Friday, June 29, 2012

Focus and Leverage Part 129

In my last blog posting I introduced the TOC based concept for significantly increasing your company’s sales volume known as the mafia offer.  I have to tell you that of all my blog postings, this one drew more attention, more page views than any other posting I’ve put forth.  It is clear to me that there is a significant interest in this subject.  So I’ve decided to run at least one more posting on this subject.  By the way, if you really want to learn more about mafia offers, read It’s Not Luck by Eli Goldratt and Chapter 22 TOC Handbook by Dr. Lisa Lang….both are excellent references.  Dr. Lisa has a superb consulting business and teaches people how to create mafia offers.  I actually borrowed heavily from her work in Chapter 22 of the Theory of Constraints Handbook in this post.  In addition I want to hyper link to Dr. Lisa's work and recommend if people want to learn more about mafia offers, read her works.  Here's the link:

One question that may be on the minds of many people is what part of the market segments your company is engaged in can you develop mafia offers for?  The simple answer I’d give you is that you could develop a mafia offer for all of your market segments if you wanted to.  You might consider things like which of our market segments deliver the best or worst margins?  Or maybe something like, do we have a market segment that has lots of room to grow and some that has no room to grow?  The fact is, there are lots of things to think about when you’re considering this kind of offer.  But the one key point driving the mafia offer is that it’s based upon having excess capacity.

If you face the following situations on a routine basis, then you are probably ripe to deliver a mafia offer:

1.    Your clients order the same product or service from different competitors because they want to be sure one of their suppliers delivers on time.

2.    Your customers are complaining about having too much inventory and frequent stock-outs.

3.    Your customers complain a lot about late deliveries.

4.    Your customers complain about the high cost of products or services.

5.    Expediting orders to meet due dates is common with your business and your competitors.

6.    Your customers or potential clients are ordering to a forecast.

If you think about what a mafia offer might look like for these situations, you ask yourself, “Can I make an offer that will take away that negative situation for my customer?  If you could come up with a way to counter your potential customer’s gripe, do you think your current and potential customers might flock to you with orders?  What if you could turn these negative situations into your advantage?  Let’s look at some simple examples of how you might create a mafia offer.
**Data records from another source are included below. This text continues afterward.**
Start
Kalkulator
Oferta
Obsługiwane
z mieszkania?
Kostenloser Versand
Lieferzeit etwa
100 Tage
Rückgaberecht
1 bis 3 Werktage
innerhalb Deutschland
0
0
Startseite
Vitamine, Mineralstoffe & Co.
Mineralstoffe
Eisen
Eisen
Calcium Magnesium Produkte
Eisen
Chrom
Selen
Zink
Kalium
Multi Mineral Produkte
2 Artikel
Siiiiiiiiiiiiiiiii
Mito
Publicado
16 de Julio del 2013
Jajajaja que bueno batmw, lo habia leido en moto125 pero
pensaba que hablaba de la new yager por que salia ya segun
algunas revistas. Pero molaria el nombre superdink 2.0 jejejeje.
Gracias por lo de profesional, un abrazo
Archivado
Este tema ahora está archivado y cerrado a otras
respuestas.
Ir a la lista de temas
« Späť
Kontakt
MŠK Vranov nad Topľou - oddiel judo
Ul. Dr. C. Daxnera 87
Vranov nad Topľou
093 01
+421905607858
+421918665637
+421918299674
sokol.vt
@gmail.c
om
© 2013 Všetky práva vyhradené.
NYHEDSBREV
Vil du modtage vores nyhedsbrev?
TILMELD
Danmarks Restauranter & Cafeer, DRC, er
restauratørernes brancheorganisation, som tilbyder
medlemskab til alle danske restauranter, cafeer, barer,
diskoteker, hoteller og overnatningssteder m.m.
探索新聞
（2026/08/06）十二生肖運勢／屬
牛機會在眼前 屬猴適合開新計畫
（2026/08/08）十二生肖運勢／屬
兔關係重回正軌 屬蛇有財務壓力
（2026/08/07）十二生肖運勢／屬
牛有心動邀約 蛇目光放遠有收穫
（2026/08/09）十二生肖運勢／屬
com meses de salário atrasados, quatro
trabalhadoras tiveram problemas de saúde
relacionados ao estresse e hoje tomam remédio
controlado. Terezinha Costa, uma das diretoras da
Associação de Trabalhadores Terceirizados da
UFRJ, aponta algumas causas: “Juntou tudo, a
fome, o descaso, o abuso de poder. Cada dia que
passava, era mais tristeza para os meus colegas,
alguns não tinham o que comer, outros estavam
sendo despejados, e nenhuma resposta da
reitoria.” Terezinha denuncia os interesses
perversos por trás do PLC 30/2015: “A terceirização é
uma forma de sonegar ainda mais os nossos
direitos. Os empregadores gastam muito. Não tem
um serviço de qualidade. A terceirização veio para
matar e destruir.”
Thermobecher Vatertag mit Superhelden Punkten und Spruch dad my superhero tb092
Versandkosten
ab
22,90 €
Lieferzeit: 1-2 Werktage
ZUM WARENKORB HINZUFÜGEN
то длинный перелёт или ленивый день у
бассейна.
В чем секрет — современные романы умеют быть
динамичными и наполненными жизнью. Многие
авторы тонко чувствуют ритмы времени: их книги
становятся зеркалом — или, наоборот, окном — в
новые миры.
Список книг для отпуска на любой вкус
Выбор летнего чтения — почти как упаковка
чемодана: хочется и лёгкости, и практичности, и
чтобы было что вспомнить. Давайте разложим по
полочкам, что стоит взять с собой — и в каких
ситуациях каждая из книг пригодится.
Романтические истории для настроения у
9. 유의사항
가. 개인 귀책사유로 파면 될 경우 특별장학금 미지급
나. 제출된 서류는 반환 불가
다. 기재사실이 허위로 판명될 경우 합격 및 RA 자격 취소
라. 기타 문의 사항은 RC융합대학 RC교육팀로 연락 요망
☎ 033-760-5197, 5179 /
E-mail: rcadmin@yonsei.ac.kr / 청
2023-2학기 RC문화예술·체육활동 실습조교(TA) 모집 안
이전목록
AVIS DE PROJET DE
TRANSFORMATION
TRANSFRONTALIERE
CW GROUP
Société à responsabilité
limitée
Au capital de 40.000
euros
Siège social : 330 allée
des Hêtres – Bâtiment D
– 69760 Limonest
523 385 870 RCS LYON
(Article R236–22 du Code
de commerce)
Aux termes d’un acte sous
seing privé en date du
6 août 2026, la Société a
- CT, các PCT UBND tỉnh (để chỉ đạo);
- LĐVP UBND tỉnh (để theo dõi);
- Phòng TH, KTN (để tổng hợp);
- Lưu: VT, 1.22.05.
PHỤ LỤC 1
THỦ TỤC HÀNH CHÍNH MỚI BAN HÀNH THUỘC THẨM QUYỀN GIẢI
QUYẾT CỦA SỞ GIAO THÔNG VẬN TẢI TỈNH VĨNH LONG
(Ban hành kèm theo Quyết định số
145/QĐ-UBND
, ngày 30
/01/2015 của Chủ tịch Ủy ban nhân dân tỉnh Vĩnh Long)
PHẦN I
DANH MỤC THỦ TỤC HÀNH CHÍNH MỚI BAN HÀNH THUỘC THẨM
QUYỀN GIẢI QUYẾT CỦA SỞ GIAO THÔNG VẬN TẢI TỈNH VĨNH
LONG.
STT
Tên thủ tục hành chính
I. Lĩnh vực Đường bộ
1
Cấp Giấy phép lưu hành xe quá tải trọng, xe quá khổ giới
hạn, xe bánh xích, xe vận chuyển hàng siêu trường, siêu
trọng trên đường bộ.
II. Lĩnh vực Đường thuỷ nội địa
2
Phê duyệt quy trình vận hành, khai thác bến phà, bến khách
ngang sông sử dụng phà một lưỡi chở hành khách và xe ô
Let’s say you have a client whose business has very high levels of inventory, yet still experiences stock-outs of parts on a routine basis.  The way I would start off this offer would be with a statement of the known problem and it might look something like:

We know that in your business you have very high levels of inventory, but we suspect you have very frequent stock-outs of parts that stop your production process.  We would like to offer to manage the parts we supply to you.  This would mean you don’t have to place any orders to us, just send us your usage information every week and we’ll keep you stock levels where they need to be.  As a measure of our confidence, we will guarantee no stock-outs.  If we do cause a stock-out we will pay a $500 per day penalty for each day your parts are late.  We will also guarantee a 30% $ reduction in the number of parts we hold on site and you will only pay for what you use, so there will be no more obsolescence losses due to out-of-date parts.  We will basically offer our parts to you on consignment.

Another example of a mafia offer might be if there has been a problem with on-time delivery.  In this case, we might write the mafia offer a bit differently as follows:

We know that on-time delivery of parts from our company (and our competitors) has been a serious problem for your company.  We want to offer you a guaranteed on-time delivery for 100% of our parts.  Our offer is that if we are late with any order, we will give you a 10% discount for each day the order is late.  If the order is more than 5 days late, the entire offer will be free.  We are prepared to deliver new parts that we haven’t supplied to you previously and will honor the same offer for these new parts.

Let’s look at an example of a case where your company manufactures very expensive equipment that customers have been unwilling to purchase because of the price.  In this case you have the option of either leasing it to the customer or charging them so much per hour or day to use it as follows:

We know that in today’s economy capital expenditures are difficult so we want to offer you a different kind of deal.  Rather than purchasing our J58Z model, we are offering 2 different possibilities:

1.    Your company can lease the equipment for “x” $’s per month.

2.    Your company can agree to pay us “x” $’s per hour only when the equipment is used.

We know that this will allow you to keep your cash reserve in the event of serious problems that may arise.

And finally, what if your organization provides some kind of service such as a consulting company.  How might a mafia offer look here?

We know that most consulting companies charge by the day or hour plus travel expenses, but we have a problem with that kind of deal.  There is no guarantee that your company’s bottom line will improve.  While we would still require reimbursement for travel expenses, we would like to offer our services for a percentage of bottom line improvement.  If your bottom line doesn’t improve as a result of our services, then you would owe us nothing except travel expenses.

So in looking at each one of these mafia offer examples, do you think the company receiving the offer would jump at the chance to sign the deal?  I think they would!  In my next posting, we’ll talk more about mafia offers and what kind of acceptance rate you should reasonably expect to get.